The murderers of Vessa's brave crewmember finally came into Nova's light. They made me think of two drunk men who had tried to wear the taxidermied remains of hunted animals. The half-rotted heads of a large-beaked bird and a snarling mandrill both lurched forward in violent bites, the beak and teeth glowing with red and black Source energy, respectively.
Had they made it through the portal, one of them would have gone for each of us, if I hadn't met them right at the door.
They were surprisingly quick, because when I summoned my spear out of thin air, neither of them impaled themselves on it. They parried my thrust by biting my spear and attempting to wrestle it out of my grip.
They were at the same Advancement stage as the strongest sott-jotun had been, but, like Vessa, they had been severely starved over their time of being locked in a handful of barren rooms. Still though, they were easily as powerful as one of the lesser plague giants I had battled. They should have been strong enough to barrel right over me and they both knew it.
But they weren't.
Before the door had even opened, I had linked a kinesiology spell to my earth qi, metal qi, and the newly improved strength charm I had received from the go
od jotun's ghosts. The monstrous humanoids growled in surprise when they found I could match the both of them. They tried to bring their claws to bear, but it was already awkward for the both of them to be biting my spear in tight confines. That said, I wasn't in a much better position either, because I wasn't strong enough to push them back, or wrench my spear free to attack.

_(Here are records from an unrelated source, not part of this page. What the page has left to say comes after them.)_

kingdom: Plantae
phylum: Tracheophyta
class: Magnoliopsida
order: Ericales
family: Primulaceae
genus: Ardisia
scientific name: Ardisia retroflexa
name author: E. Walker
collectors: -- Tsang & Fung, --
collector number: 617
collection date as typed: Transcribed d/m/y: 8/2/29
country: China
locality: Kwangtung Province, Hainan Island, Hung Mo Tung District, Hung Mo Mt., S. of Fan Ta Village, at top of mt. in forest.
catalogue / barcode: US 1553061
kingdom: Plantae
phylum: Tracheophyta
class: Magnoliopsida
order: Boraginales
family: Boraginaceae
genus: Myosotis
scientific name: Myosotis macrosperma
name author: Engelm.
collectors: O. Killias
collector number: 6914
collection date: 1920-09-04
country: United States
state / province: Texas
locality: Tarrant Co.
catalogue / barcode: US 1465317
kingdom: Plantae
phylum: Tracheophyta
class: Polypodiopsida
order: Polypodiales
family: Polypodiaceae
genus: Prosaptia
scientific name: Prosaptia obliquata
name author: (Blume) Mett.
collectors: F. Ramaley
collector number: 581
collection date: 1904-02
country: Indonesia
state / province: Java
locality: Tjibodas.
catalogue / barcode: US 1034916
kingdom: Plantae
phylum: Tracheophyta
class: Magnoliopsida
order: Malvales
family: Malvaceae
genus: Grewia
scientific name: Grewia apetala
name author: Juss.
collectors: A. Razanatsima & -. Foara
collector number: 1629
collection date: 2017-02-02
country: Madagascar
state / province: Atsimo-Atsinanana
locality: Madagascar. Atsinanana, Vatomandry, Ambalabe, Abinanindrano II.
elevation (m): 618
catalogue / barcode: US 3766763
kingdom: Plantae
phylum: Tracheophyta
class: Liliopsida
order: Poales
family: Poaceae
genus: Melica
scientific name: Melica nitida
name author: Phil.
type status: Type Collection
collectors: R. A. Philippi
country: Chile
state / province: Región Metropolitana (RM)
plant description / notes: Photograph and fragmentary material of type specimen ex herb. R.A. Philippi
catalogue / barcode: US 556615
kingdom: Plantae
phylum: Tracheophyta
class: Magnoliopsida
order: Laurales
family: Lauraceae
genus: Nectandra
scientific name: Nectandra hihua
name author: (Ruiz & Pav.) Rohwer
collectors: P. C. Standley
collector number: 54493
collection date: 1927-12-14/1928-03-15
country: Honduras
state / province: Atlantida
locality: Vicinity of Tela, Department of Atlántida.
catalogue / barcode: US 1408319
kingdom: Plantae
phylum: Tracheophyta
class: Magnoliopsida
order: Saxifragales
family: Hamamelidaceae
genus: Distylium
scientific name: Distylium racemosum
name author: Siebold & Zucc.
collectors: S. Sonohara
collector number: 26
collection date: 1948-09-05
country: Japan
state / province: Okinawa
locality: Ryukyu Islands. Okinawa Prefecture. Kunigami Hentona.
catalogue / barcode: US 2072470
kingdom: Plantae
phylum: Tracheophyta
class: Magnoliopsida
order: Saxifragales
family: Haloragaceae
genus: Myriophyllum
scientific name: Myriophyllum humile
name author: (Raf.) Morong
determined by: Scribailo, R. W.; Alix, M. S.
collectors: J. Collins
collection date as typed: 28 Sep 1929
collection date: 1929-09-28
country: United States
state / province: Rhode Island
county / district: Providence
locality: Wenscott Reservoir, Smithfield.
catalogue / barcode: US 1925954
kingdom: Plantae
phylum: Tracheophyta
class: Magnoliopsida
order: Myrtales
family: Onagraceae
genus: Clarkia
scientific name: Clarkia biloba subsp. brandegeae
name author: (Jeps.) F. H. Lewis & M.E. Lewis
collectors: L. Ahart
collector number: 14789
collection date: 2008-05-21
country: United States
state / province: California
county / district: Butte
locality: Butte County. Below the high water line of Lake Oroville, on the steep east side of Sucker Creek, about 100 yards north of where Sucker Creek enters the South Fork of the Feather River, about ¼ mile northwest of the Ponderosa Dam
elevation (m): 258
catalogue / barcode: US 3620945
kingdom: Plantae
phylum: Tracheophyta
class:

Nova's position, however, was perfect, and as soon as the golden-armored Beacon had recovered from her surprise she charged into combat, ducked under me, and stabbed the ape-headed attacker in the belly with her flaming sword. He let go of my spear to try and stop her from completely eviscerating him, just as I activated the freedom charm I had received from the dead cage-drake and yanked my spear clear of the bird-man's giant beak. My weapon had cut the creature on its way out, and the avian humanoid opened his mouth to cry out in pain. That moment was all I needed to stab my spear-blade back into his mouth. As the weapon went in deep, my enemy jerked, went limp, and crumpled off my blade in a cloud of Source energy.
A silent howl of hate washed out of his corpse, composed of a half-dozen angry voices.
I had killed their anchor, they said.
They would fall apart to nothingness now, they said.
But they did not want nothingness. They wanted my blood.
The sensations tried to envelop me, to pressure me with their madness. I felt I could resist them, could push them away the right spells or techniques. But Grandmother Mara had other plans.
She leaped off of the surface of my spiritual world with a coiled spring, large wings pumping like bellows. She let out a roar, and my Soulscape opened on its own, letting her exit just enough to get her head and upper body out of my spectral planet. She was much smaller in the real world, in fact her head was only the size of my hand, but her jaws inhaled and snapped and chewed until all of the negative emotions assailing me vanished in a defeated wail.
Just then, Nova's enemy fell to the floor in a charred heap, and a plume of Source energy rose from the ape-man's body.
Turn your opening in her direction, young rider, my grandmother instructed, and I obeyed. I opened a smaller hole just beneath her, and had it pull on the atmosphere around the dead mandrill-man. I heard a small wail in my mind as Mara's head darted downward in a solid chomp. She withdrew back into my Soulscape as Nova turned around with a confused look, sword pointing downward.